RECORDS SHOWN below:

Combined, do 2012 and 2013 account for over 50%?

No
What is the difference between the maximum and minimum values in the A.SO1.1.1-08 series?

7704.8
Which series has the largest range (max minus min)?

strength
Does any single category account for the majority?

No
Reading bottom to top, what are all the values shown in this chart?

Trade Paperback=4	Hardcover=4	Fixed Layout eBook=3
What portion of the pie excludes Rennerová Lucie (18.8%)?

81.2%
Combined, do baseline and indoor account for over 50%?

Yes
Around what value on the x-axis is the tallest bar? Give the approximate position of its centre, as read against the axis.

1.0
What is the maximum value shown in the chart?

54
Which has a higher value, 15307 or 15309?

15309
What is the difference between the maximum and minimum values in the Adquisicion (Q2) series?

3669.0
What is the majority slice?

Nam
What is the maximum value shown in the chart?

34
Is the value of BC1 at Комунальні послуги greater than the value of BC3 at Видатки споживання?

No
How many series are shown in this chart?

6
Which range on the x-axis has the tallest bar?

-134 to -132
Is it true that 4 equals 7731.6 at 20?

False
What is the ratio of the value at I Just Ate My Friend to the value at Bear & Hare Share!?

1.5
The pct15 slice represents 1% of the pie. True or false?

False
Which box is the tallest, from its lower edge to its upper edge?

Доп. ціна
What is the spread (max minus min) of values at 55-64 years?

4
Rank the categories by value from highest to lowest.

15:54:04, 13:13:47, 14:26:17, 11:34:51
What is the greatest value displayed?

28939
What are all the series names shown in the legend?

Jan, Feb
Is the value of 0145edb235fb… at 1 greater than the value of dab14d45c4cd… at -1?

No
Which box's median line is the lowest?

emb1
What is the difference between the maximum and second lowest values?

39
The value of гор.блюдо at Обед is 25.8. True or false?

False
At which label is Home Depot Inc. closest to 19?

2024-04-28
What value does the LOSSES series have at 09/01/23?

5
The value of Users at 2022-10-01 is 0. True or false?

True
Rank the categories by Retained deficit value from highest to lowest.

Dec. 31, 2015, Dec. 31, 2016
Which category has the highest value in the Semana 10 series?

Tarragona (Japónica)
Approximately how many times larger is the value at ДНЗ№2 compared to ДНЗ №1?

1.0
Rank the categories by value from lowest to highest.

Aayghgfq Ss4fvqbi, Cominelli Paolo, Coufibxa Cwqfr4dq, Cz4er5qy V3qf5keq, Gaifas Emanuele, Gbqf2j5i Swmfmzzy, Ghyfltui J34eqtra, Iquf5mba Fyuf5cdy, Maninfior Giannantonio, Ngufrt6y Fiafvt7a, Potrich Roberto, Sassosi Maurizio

End of RECORDS SHOWN.

• _EXERCISE BRIEF_:
Format every line of the material above as one numbered list, leaving out the blank lines.

• _WRITTEN REPLY_:
1. Combined, do 2012 and 2013 account for over 50%?
2. No
3. What is the difference between the maximum and minimum values in the A.SO1.1.1-08 series?
4. 7704.8
5. Which series has the largest range (max minus min)?
6. strength
7. Does any single category account for the majority?
8. No
9. Reading bottom to top, what are all the values shown in this chart?
10. Trade Paperback=4	Hardcover=4	Fixed Layout eBook=3
11. What portion of the pie excludes Rennerová Lucie (18.8%)?
12. 81.2%
13. Combined, do baseline and indoor account for over 50%?
14. Yes
15. Around what value on the x-axis is the tallest bar? Give the approximate position of its centre, as read against the axis.
16. 1.0
17. What is the maximum value shown in the chart?
18. 54
19. Which has a higher value, 15307 or 15309?
20. 15309
21. What is the difference between the maximum and minimum values in the Adquisicion (Q2) series?
22. 3669.0
23. What is the majority slice?
24. Nam
25. What is the maximum value shown in the chart?
26. 34
27. Is the value of BC1 at Комунальні послуги greater than the value of BC3 at Видатки споживання?
28. No
29. How many series are shown in this chart?
30. 6
31. Which range on the x-axis has the tallest bar?
32. -134 to -132
33. Is it true that 4 equals 7731.6 at 20?
34. False
35. What is the ratio of the value at I Just Ate My Friend to the value at Bear & Hare Share!?
36. 1.5
37. The pct15 slice represents 1% of the pie. True or false?
38. False
39. Which box is the tallest, from its lower edge to its upper edge?
40. Доп. ціна
41. What is the spread (max minus min) of values at 55-64 years?
42. 4
43. Rank the categories by value from highest to lowest.
44. 15:54:04, 13:13:47, 14:26:17, 11:34:51
45. What is the greatest value displayed?
46. 28939
47. What are all the series names shown in the legend?
48. Jan, Feb
49. Is the value of 0145edb235fb… at 1 greater than the value of dab14d45c4cd… at -1?
50. No
51. Which box's median line is the lowest?
52. emb1
53. What is the difference between the maximum and second lowest values?
54. 39
55. The value of гор.блюдо at Обед is 25.8. True or false?
56. False
57. At which label is Home Depot Inc. closest to 19?
58. 2024-04-28
59. What value does the LOSSES series have at 09/01/23?
60. 5
61. The value of Users at 2022-10-01 is 0. True or false?
62. True
63. Rank the categories by Retained deficit value from highest to lowest.
64. Dec. 31, 2015, Dec. 31, 2016
65. Which category has the highest value in the Semana 10 series?
66. Tarragona (Japónica)
67. Approximately how many times larger is the value at ДНЗ№2 compared to ДНЗ №1?
68. 1.0
69. Rank the categories by value from lowest to highest.
70. Aayghgfq Ss4fvqbi, Cominelli Paolo, Coufibxa Cwqfr4dq, Cz4er5qy V3qf5keq, Gaifas Emanuele, Gbqf2j5i Swmfmzzy, Ghyfltui J34eqtra, Iquf5mba Fyuf5cdy, Maninfior Giannantonio, Ngufrt6y Fiafvt7a, Potrich Roberto, Sassosi Maurizio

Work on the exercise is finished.